Oysters the company grows – eaten by the likes of Kylie Minogue and Elton John among others – go through two purification tanks and are subject to stringent environmental checks not carried out overseas.
"This purification plant has been here for ten years, and there has never been a proven complaint.
"That's 7.5 million who have eaten our oysters. When there have been reports of poisoning, it has been referred to doctors who have done specific tests, and they have shown it wasn't the oysters."
Mr Dawson explained that some people were allergic to the shellfish, in the same way some people are allergic to nuts.
But he added: "Part of the trouble is that when people have a lot of oysters they often have a lot to drink, and get carried away.
"The two don't always go well together. But if they are sick they never blame it on the drink – it's always the oysters' fault."

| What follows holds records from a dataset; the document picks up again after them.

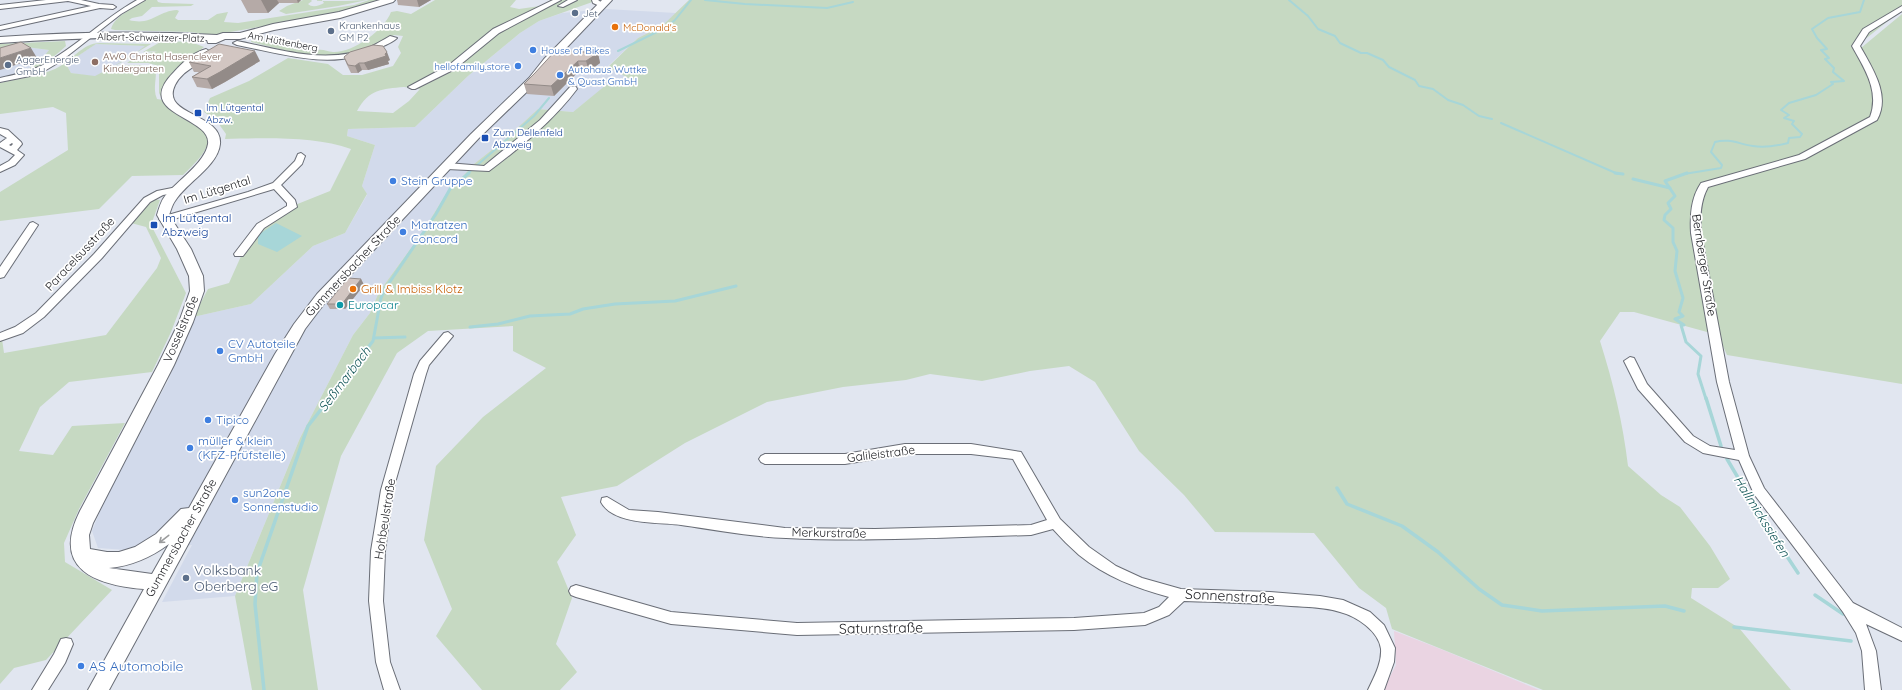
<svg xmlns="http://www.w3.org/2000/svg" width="1902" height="690" font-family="Quicksand,sans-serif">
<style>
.built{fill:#d2daeb}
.industrial{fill:#ead4e2}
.green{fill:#c6d9c2;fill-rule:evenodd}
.water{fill:#a7d6d8}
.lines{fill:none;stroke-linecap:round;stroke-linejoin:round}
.stream-far2{stroke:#a7d6d8;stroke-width:2}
.stream-far1{stroke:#a7d6d8;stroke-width:3}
.stream{stroke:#a7d6d8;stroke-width:3.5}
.street-casing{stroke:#6a6e77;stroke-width:2}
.secondary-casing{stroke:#6a6e77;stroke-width:2}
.street{fill:#fff;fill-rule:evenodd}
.secondary{fill:#fff;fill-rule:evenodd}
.wall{fill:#b5aaa7}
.shaded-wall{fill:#938b88}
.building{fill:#d2c6c2;stroke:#938b88}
.oneway{stroke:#9b9c9d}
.service-dot{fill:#5c6f8a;stroke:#fff;stroke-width:1.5}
.food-dot{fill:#e8710a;stroke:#fff;stroke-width:1.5}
.shop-dot{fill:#3f7fe0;stroke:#fff;stroke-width:1.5}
.education-dot{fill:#8d6e63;stroke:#fff;stroke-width:1.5}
.transit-dot{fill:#1a4fb4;stroke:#fff;stroke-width:1.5}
.culture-dot{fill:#0f9aa8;stroke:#fff;stroke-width:1.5}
.labels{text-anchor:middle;stroke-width:3.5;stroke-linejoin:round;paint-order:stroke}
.far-service-label{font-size:10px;fill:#4e5e75;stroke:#fff;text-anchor:start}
.far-food-label{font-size:10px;fill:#c56008;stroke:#fff;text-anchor:start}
.far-street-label{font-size:10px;fill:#212226;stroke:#fff}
.far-shop-label{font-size:10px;fill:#366cbe;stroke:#fff;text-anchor:start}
.far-education-label{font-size:10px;fill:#785e54;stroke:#fff;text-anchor:start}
.far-transit-label{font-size:10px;fill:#164399;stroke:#fff;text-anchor:start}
.shop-label{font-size:12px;fill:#366cbe;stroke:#fff;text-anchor:start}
.street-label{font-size:12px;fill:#212226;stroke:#fff}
.transit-label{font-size:12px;fill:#164399;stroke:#fff;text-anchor:start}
.food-label{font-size:12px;fill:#c56008;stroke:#fff;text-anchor:start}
.culture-label{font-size:12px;fill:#0d838f;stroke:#fff;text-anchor:start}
.water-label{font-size:13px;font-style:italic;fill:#125658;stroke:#fff}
.near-service-label{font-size:14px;fill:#4e5e75;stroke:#fff;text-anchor:start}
.near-street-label{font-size:14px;fill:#212226;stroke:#fff}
.near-shop-label{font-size:14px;fill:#366cbe;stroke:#fff;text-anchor:start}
</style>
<rect width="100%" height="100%" fill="#e1e6f0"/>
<g class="built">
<path d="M606,9L676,13L662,26L638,38L608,66L630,79L622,86H606L573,112L538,109L503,141L474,164L444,197L422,233L379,292L370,313L353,335L300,438L235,596L162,602L192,545L126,550L98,548L92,531L111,484L168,381L193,317L251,304L313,246L345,233L367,195L362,186L375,145L347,136L348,129L415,127L468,76L520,33L539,21L562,13Z"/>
<path d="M96,44L146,46L126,60L95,77L71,73L66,64Z"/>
<path d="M26,47L49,50L43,59L26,72L0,78V48Z"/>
</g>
<path class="industrial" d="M1394,631L1443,650L1539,690H1383L1396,665Z"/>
<g class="green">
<path d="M146,0H157L158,2L162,3L194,4L191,6L152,7L142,16L132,18L129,20C152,26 157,11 177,10L179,11L175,18L178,20H208L217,14L228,12L224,22L238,23L354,5L369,0H381L333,14L213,35L190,32L115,30L111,29C115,15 135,7 146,0Z"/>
<path d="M303,0H311L312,1L308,4C312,8 319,6 324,3L322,0H316L346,1L367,0L338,6L286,14L279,11L287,6Z"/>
<path d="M435,0H516L510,7L519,9L540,6L551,0H598L539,21L520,33L468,76L415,127L348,129L347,136L375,145L362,186L367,194L345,233L313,246L251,304L193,317L208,289L229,283L242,254L255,233L286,214L295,205L330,191L351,149C315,136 264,138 225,139L226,134L216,120L204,112L210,98L249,81L288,58L328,64L343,75H362L393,66L401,53L398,47L403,36L394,35L380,44L346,56L311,57L251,42V41C255,38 260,37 265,37L261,40L315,51C321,48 326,51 333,52C352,53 384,31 391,12L397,11L411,14ZM404,87L420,89L409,101L393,113L357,111C369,89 382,89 404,87Z"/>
<path d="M689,0H1902V10L1859,44L1861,48L1902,14V384L1727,355L1718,335L1634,312H1620L1600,341C1613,382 1623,423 1628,466L1661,495L1680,507L1710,546L1730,579L1718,588H1692L1691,598L1739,628L1791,690H1543L1392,629L1386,608L1359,588L1314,533L1215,532L1184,495L1139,451L1095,382L1069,366L1030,371L982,381L930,374L906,380L843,387L767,402L685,443L617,486L561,497L576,535L557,562L572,598L556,644L577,672L560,690H482L436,636L452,609L424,540L436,466L483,417L546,368L513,351V326L428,331L397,353L341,456L303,590L318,690H252L235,596L300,438L353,335L370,313L379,292L422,233L444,197L474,164L503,141L538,109L573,112L606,85L623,86L630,79L608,67L638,38L662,26Z"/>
<path d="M65,41L66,46C43,67 30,72 0,78C23,72 34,70 49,50L26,47L0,48V44Z"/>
<path d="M162,41L191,42L204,47L170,76L161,97L159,93V66L148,63H127L138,55L158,51L143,52Z"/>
<path d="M100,43L151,44L114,66L139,65L155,69C158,75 152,88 157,99L163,100C183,133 241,122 183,175L132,176L99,209L0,221V192L68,150L66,113L53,107L0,114V83C18,79 38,76 55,69C71,62 82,43 100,43ZM96,44L145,46L126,60L95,76L71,73L66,64Z"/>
<path d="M154,199L160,200L151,225L186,293L171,332L152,372L69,382L40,407L19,451L53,455L72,426L125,423L79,509L64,543L65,562L112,590L46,660L14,668L0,684V340L2,339L4,353L106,335L157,268L161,258L146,227L131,223Z"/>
</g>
<path class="water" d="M276,223L302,236L277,252L258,244V235Z"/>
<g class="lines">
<g class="stream-far2">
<path d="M705,0L745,4L827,8L853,2"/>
<path d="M1289,0L1308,16L1318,29L1335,36L1340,43L1361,53H1367L1383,60L1389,67L1415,80L1419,86L1433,89L1448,100L1463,105L1479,116L1492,119"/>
<path d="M618,51L665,28L675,20L691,0"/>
<path d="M1501,123L1618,174"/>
<path d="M467,174L534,116L549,98"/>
<path d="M1684,174L1721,168L1722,165L1711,152L1715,142C1729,138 1739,144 1753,146C1765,148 1776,146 1788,143L1789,138L1800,137L1802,134L1792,124L1794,121L1784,118L1789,115L1781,110L1789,103L1816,95L1833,84L1831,82L1844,81L1833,72L1834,68L1825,59L1829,58L1821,50L1827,49L1817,38L1812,29L1828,18L1860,12L1864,0"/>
</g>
<g class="stream-far1">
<path d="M1615,173L1623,174"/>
<path d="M1687,173L1665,181L1675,196L1668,203L1671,209L1665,215L1664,220L1673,228V242L1677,251L1675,271L1683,298L1679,312L1683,316L1675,319L1684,325H1681L1686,342L1701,356L1698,374L1706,399"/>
<path d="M1633,179L1670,188"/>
<path d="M470,327L498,324L530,316L570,314L583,309L615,304L675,301L736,286"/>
<path d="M374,338L405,337"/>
<path d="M329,399L373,341L381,298L385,289L436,214L450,189L469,173"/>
</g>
<g class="stream">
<path d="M1706,398L1721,446"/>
<path d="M1727,459L1763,520L1798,573"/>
<path d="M1337,488L1347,504L1402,526L1438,552L1479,589L1502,605L1542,611L1665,606L1684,611"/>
<path d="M1815,595L1843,614"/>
<path d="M1734,627L1851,641"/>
<path d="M264,690L255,604L257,573L308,426L330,398"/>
</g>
<defs>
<g id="street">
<path d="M46,0H81L99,4L113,5L116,7L113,9L100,8L0,30V26L91,6L68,1L0,9V5Z"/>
<path d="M137,0H145L121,14L61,61L46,70L30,76L0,82V78C14,75 28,72 41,66C75,48 103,19 137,0Z"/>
<path d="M553,0H561L499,33L455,69L415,89H412L408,87L449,65L493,29Z"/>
<path d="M568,0H577L563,7L558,6Z"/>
<path d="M592,0H598L605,5L602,7L593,3Z"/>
<path d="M1902,6V11L1869,32L1860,46C1872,68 1891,95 1877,120L1805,159L1708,187C1700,202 1700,217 1701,233L1729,382L1749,456L1764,488L1853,603L1902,628V641L1866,624L1876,651L1881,690H1865L1862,651L1856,633L1843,612L1754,494L1739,460L1703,453L1685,442L1638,389L1624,361L1630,357L1634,358L1647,384L1693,436L1710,446L1735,450L1717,382L1691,233C1690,215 1691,198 1701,183L1799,155L1870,117C1880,91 1864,68 1852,46L1863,29Z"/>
<path d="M390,36L397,38C393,42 386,45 381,47C335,72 284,54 237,45L233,43L237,41C274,48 313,61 351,53C365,51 378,43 390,36Z"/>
<path d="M570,87H576L577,89C553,121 521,147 489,171L447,169L443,166L447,163L484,166L540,120Z"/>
<path d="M0,128L8,130L21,142L22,144L17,150L24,155L15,165L0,172V166L9,161L15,155L0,147V143L7,138L0,134ZM12,143L13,144L11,146L9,145Z"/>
<path d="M301,153L305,156L302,164L281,185L295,200L297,207L264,228L243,256H235L234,254L257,224L287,206V203L274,189L167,221H161L159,219L161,217L248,192L273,183L295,161L298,154Z"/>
<path d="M177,187L182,190L180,192L163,195L150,202L102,258L44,317L23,333L0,341V333L15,327L36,313L94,254L144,198L157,191Z"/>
<path d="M33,222L38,225L4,277L0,278V267L30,223Z"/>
<path d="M448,332L453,336L429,365L426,374L393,490L385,551L383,601L390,662L400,690H384L376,662L369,601L371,551L381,490L414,374L420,361L444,333Z"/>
<path d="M905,444H971L1021,452L1060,519L1089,547L1116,566L1142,578L1181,589L1270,592L1320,596L1343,600L1370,612L1384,625L1395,648L1394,662L1384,690H1368C1374,677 1382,663 1381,649C1379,631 1356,616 1340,612C1324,607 1307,607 1291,606C1256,603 1220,602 1184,601L1169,615L1145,625L1074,630L797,635L671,624L576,597L571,595L569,591L571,587L576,585L671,612L797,623L1074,618L1144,613L1159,607L1169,597C1136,588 1106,577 1079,555C1070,547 1061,538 1053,529L1031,535C950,537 868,542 786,538C752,537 716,530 681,525C658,522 613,525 601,502L602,498L607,497L629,510L658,512L785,528L875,529L1031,525L1047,520L1013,459L971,454H905L845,464H765L761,462L759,459L761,456L765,454H845Z"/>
<path d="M66,638L71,639L73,644L65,663L48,690H32L54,654L61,639Z"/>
</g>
<g id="secondary">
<path d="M380,0H395L393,2L340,18L274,30L240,39H225L216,43H208L207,40C138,36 69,38 0,43V37C72,32 144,31 217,35L223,33H240L273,24L339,12Z"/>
<path d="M602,0H612L552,63L537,82L479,138L327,300L305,329L109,690H88L144,589C95,585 51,569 80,511L158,365L179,322L190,291L189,276L177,249L157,215C159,208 161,201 165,196C177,181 205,163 208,144C212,116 131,115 174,72C182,63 194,52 206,49L211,52C201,65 183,69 175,85C160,116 223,113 220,144C218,166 186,183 175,201C172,205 171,210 169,215L191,249L203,276L204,291L193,322L174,365L93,523L89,535L90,549L107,552H119L135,547L156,534L181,509L189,508L275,354L294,324L317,294L471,134L529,78L544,59ZM169,544L152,574L109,568C131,566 150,558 169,544Z"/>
</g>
</defs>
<use href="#street" class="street-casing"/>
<use href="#secondary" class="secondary-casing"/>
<use href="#street" class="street"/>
<use href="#secondary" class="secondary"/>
</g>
<g class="wall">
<path d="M241,0H301L298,3H279L268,13H248Z"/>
<path d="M397,0H431L419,7L398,5Z"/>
<path d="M598,53L600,63L589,71L580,70L554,96L527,94L524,84L535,73Z"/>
<path d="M344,57L390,60L388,61L389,64L368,70H362L358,73H351L347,65Z"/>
<path d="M260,61L225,82L212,89L197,87L192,77L199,72H194L189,62Z"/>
<path d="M361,279L364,285L345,309H330L327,304Z"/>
</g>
<g class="shaded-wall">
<path d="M261,0H277L279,3L268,13Z"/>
<path d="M297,0H301L298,3Z"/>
<path d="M417,0H431L419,7Z"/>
<path d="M31,48L37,58L0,70V58Z"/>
<path d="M255,51L260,61L225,82L212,89L207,79Z"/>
<path d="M387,52L390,60L388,61L389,64L368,70L364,63L385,54Z"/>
<path d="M598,53L600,63L589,71L586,61Z"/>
<path d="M578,61L580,70L554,96L551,86Z"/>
<path d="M359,63L362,70L358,73L355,66Z"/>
<path d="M361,279L364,285L345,309L342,304Z"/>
</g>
<g class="building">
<path d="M21,42L31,48L0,58V48Z"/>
<path d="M219,44L255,51L220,72L207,79L192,77L211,66L189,62Z"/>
<path d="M373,45L383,46L387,52L385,54L386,56L364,63H359L355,66L348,65L344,57L350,52Z"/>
<path d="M556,50L598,53L586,61H578L551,86L524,84L535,73Z"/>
<path d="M348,278L361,279L342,304H327Z"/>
</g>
<defs><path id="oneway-shaft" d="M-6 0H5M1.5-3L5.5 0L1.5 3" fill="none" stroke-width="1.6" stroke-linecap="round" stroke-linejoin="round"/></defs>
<use class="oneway" href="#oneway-shaft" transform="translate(164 539) rotate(142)"/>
<g class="service-dot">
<circle cx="575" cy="13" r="4"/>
<circle cx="331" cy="31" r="4"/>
<circle cx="8" cy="65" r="4"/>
<circle cx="186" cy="578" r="4"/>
</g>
<g class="food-dot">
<circle cx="615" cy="27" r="4"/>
<circle cx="353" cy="289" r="4"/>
</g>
<g class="shop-dot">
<circle cx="533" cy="50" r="4"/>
<circle cx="518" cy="66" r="4"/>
<circle cx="560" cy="75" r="4"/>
<circle cx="393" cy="181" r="4"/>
<circle cx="403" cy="232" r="4"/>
<circle cx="220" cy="351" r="4"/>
<circle cx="208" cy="420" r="4"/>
<circle cx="190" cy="448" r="4"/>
<circle cx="235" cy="500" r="4"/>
<circle cx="81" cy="666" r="4"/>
</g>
<circle class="education-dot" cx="95" cy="62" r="4"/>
<g class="transit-dot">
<rect x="194" y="109" width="8" height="8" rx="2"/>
<rect x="481" y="134" width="8" height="8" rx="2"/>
<rect x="150" y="221" width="8" height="8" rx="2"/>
</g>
<circle class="culture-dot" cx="340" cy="305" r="4"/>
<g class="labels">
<g class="far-service-label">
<text x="583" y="17">Jet</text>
<text x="339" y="29">Krankenhaus<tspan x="339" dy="12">GM P2</tspan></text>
<text x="16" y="63">AggerEnergie<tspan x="16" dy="12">GmbH</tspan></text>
</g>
<g class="far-food-label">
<text x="623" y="31">McDonald's</text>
</g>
<g class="far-street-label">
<text transform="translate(151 37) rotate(1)" y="4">Albert-Schweitzer-Platz</text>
<text transform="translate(283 41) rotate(11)" y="4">Am Hüttenberg</text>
</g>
<g class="far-shop-label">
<text x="541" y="54">House of Bikes</text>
<text x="510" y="70" text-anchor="end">hellofamily.store</text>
<text x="568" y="73">Autohaus Wuttke<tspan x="568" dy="12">&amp; Quast GmbH</tspan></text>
</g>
<g class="far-education-label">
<text x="103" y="60">AWO Christa Hasenclever<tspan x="103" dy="12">Kindergarten</tspan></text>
</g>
<g class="far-transit-label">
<text x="206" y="111">Im Lütgental<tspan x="206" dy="12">Abzw.</tspan></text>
<text x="493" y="136">Zum Dellenfeld<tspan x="493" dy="12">Abzweig</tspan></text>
</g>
<g class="shop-label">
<text x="401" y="185">Stein Gruppe</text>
<text x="411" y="229">Matratzen<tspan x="411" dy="14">Concord</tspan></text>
<text x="228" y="348">CV Autoteile<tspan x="228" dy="14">GmbH</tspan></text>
<text x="216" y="424">Tipico</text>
<text x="198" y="445">müller &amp; klein<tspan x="198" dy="14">(KFZ-Prüfstelle)</tspan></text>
<text x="243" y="497">sun2one<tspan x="243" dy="14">Sonnenstudio</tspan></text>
</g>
<g class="street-label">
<text transform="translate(217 190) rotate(-17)" y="4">Im Lütgental</text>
<text transform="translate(80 254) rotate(-47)" y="4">Paracelsusstraße</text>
<text transform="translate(1704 265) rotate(81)" y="4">Bernberger Straße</text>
<text transform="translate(353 266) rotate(-47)" y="4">Gummersbacher Straße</text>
<text transform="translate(181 329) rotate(-67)" y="4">Vosselstraße</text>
<text transform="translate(881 454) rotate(-7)" y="4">Galileistraße</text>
<text transform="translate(385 519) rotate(-81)" y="4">Hohbeulstraße</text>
<text transform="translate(829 533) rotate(1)" y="4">Merkurstraße</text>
<text transform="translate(181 538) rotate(-61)" y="4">Gummersbacher Straße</text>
</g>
<g class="transit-label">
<text x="162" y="222">Im Lütgental<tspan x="162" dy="14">Abzweig</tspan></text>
</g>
<g class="food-label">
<text x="361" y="293">Grill &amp; Imbiss Klotz</text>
</g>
<g class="culture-label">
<text x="348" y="309">Europcar</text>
</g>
<g class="water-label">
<text transform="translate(344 379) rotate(-53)" y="5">Seßmarbach</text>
<text transform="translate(1762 516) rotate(58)" y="5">Hallmickssiefen</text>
</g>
<g class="near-service-label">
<text x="194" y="575">Volksbank<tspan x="194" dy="16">Oberberg eG</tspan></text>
</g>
<g class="near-street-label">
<text transform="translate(1230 596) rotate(3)" y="5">Sonnenstraße</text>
<text transform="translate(881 628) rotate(-1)" y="5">Saturnstraße</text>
</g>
<g class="near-shop-label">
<text x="89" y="671">AS Automobile</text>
</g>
</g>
</svg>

"The Government just seems to want to run us down," Mr Dawson complained. The FSA is just negative, negative, negative.
"At the end of the day if we poisoned anybody we would be finished – word would spread among the London restaurants like wildfire," he added.
Colchester mayor Nigel Chapman – who admits he has problems with eating raw oysters – leapt to the shellfish's defence.
"In my case I think it's more like an allergy, rather than any question of poisoning. I do know there are quite a few things I have a problem with – it's a personal thing. I don't think there's any problem with them. I am very pro-oyster"
He added he had swallowed a raw oyster at two of borough's key civic events – the Opening of the Oyster Fisheries and the Colchester Oyster Feast – without having any problems at all.
"I wouldn't have had any more though, just in case," he said.